╭──

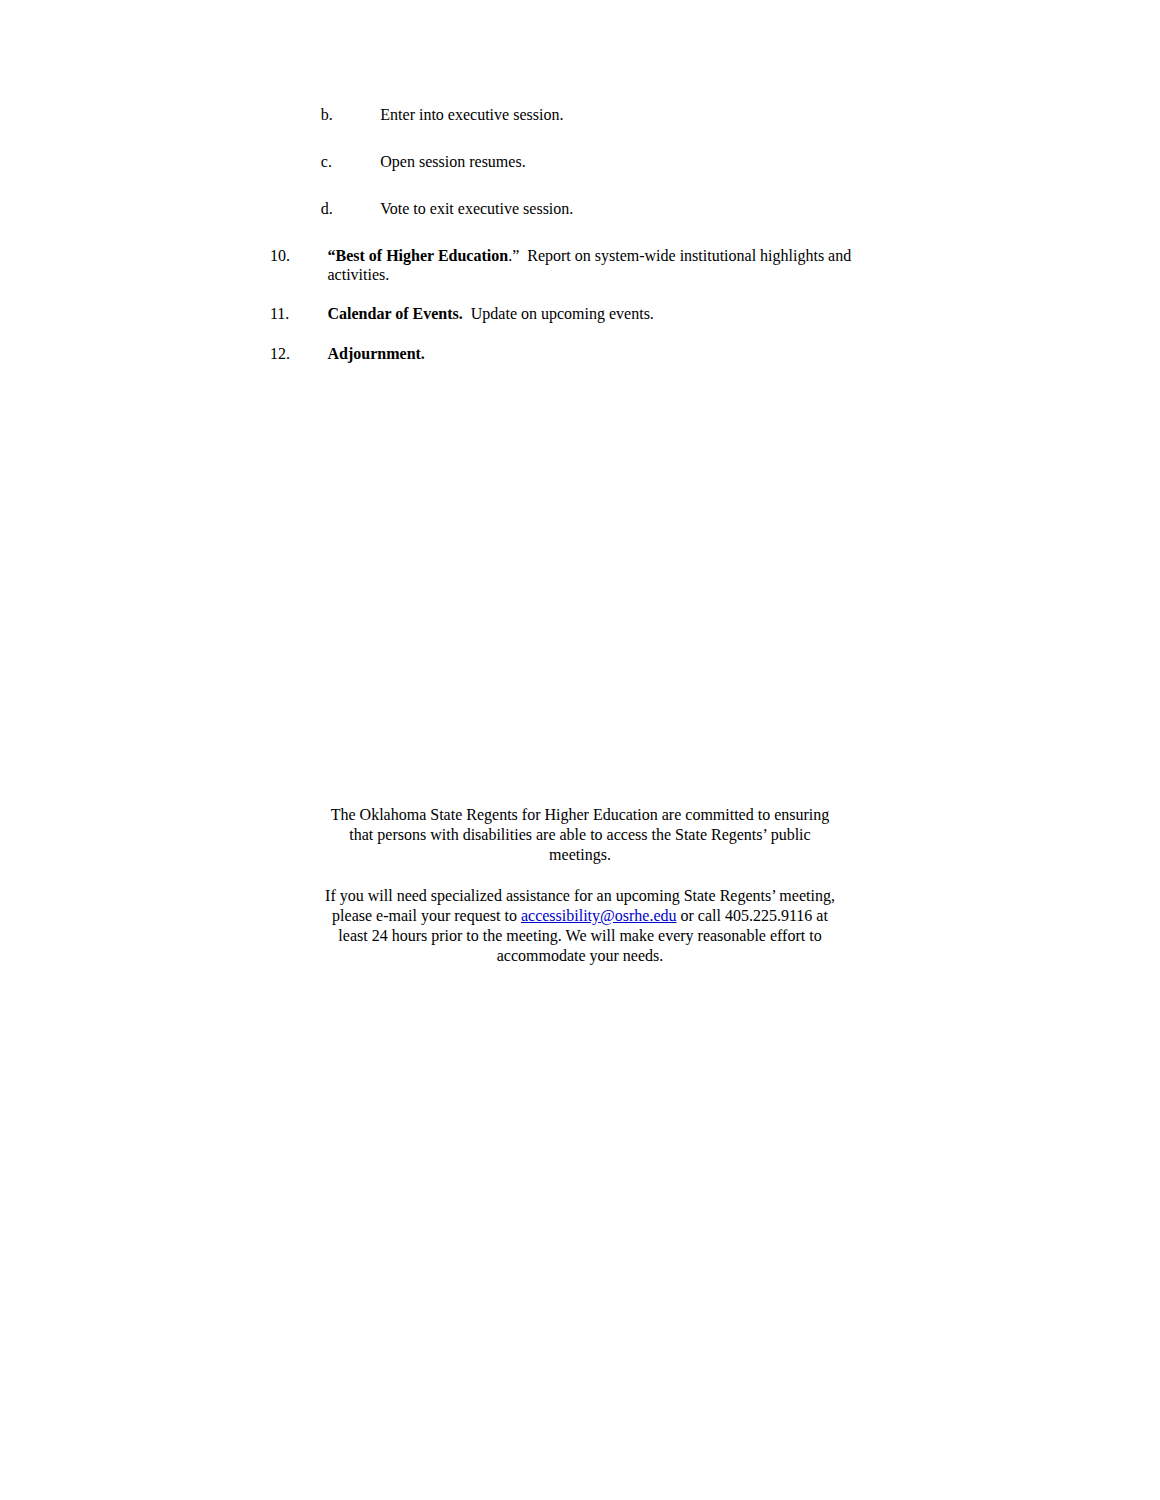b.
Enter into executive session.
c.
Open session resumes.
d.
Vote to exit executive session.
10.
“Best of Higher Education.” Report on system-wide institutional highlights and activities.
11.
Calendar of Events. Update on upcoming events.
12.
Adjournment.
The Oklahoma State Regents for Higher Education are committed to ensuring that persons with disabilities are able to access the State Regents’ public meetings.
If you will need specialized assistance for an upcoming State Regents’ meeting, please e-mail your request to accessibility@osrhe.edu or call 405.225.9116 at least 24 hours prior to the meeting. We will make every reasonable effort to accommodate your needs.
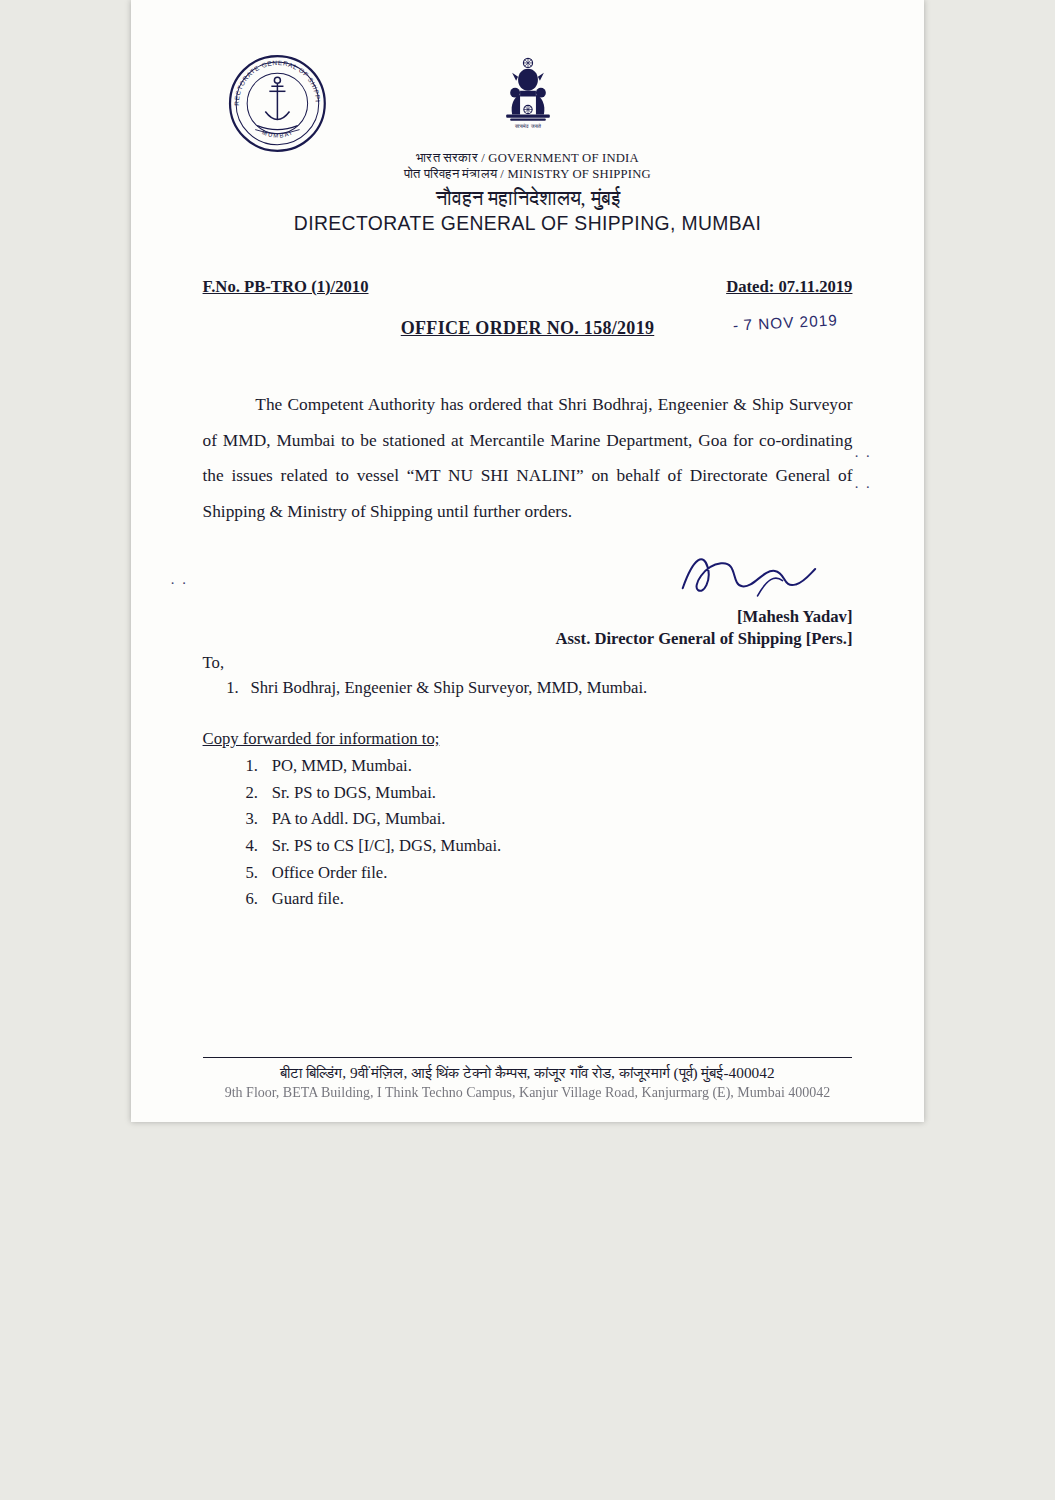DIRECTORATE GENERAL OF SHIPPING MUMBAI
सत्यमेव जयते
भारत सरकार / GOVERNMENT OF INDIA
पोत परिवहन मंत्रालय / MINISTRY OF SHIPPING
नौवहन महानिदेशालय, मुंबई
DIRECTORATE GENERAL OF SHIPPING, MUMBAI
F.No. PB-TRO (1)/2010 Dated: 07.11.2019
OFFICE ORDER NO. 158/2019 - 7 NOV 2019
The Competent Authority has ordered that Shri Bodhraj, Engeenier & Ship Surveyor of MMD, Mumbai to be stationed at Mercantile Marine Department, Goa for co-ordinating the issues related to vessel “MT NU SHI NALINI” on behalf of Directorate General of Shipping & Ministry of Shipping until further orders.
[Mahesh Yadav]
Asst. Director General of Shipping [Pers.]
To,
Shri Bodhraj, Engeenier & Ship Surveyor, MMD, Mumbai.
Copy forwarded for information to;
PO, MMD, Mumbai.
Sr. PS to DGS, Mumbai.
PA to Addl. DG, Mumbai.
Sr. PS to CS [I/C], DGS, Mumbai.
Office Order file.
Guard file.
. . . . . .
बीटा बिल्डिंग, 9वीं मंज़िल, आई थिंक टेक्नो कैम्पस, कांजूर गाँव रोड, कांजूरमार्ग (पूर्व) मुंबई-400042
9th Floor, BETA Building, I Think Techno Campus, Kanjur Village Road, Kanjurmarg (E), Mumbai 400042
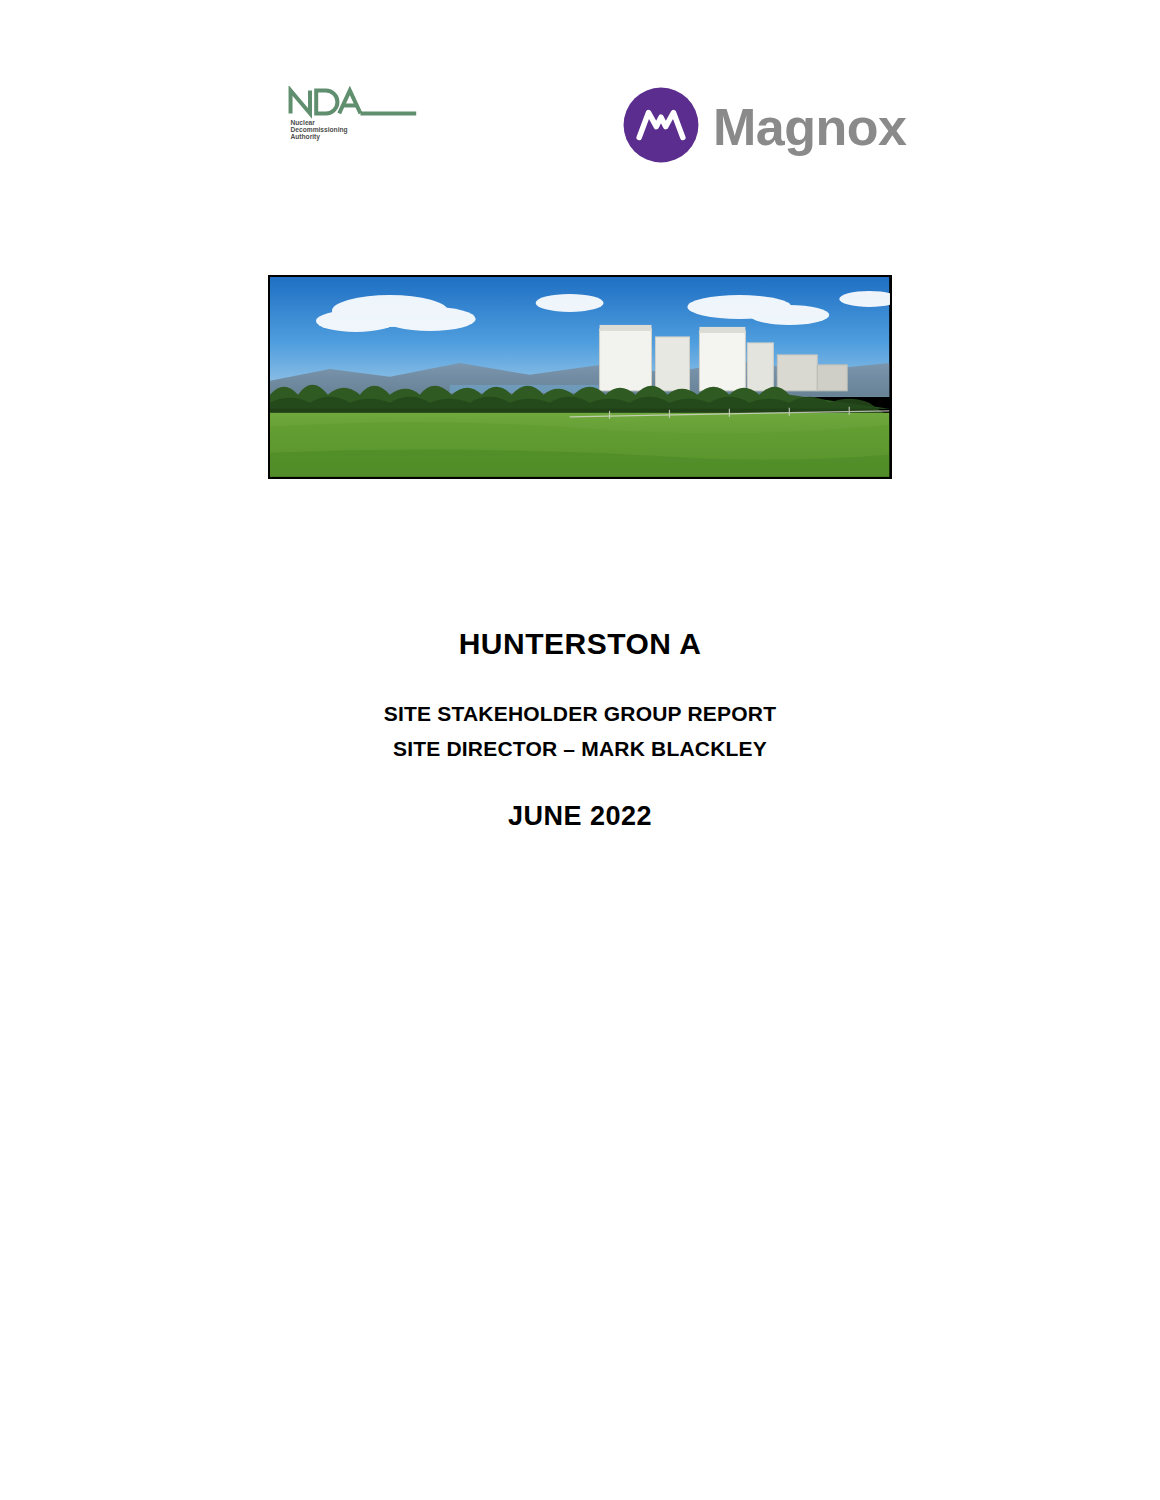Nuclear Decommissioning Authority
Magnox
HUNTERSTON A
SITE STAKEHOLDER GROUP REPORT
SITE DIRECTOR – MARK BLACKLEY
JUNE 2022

╰──

● What you need to do: When a line carries an image, skip the image and repeat everything else above exactly as written.

● Result for this task:
b.
Enter into executive session.
c.
Open session resumes.
d.
Vote to exit executive session.
10.
“Best of Higher Education.” Report on system-wide institutional highlights and activities.
11.
Calendar of Events. Update on upcoming events.
12.
Adjournment.
The Oklahoma State Regents for Higher Education are committed to ensuring that persons with disabilities are able to access the State Regents’ public meetings.
If you will need specialized assistance for an upcoming State Regents’ meeting, please e-mail your request to accessibility@osrhe.edu or call 405.225.9116 at least 24 hours prior to the meeting. We will make every reasonable effort to accommodate your needs.
DIRECTORATE GENERAL OF SHIPPING MUMBAI
सत्यमेव जयते
भारत सरकार / GOVERNMENT OF INDIA
पोत परिवहन मंत्रालय / MINISTRY OF SHIPPING
नौवहन महानिदेशालय, मुंबई
DIRECTORATE GENERAL OF SHIPPING, MUMBAI
F.No. PB-TRO (1)/2010 Dated: 07.11.2019
OFFICE ORDER NO. 158/2019 - 7 NOV 2019
The Competent Authority has ordered that Shri Bodhraj, Engeenier & Ship Surveyor of MMD, Mumbai to be stationed at Mercantile Marine Department, Goa for co-ordinating the issues related to vessel “MT NU SHI NALINI” on behalf of Directorate General of Shipping & Ministry of Shipping until further orders.
[Mahesh Yadav]
Asst. Director General of Shipping [Pers.]
To,
Shri Bodhraj, Engeenier & Ship Surveyor, MMD, Mumbai.
Copy forwarded for information to;
PO, MMD, Mumbai.
Sr. PS to DGS, Mumbai.
PA to Addl. DG, Mumbai.
Sr. PS to CS [I/C], DGS, Mumbai.
Office Order file.
Guard file.
. . . . . .
बीटा बिल्डिंग, 9वीं मंज़िल, आई थिंक टेक्नो कैम्पस, कांजूर गाँव रोड, कांजूरमार्ग (पूर्व) मुंबई-400042
9th Floor, BETA Building, I Think Techno Campus, Kanjur Village Road, Kanjurmarg (E), Mumbai 400042
Nuclear Decommissioning Authority
Magnox
HUNTERSTON A
SITE STAKEHOLDER GROUP REPORT
SITE DIRECTOR – MARK BLACKLEY
JUNE 2022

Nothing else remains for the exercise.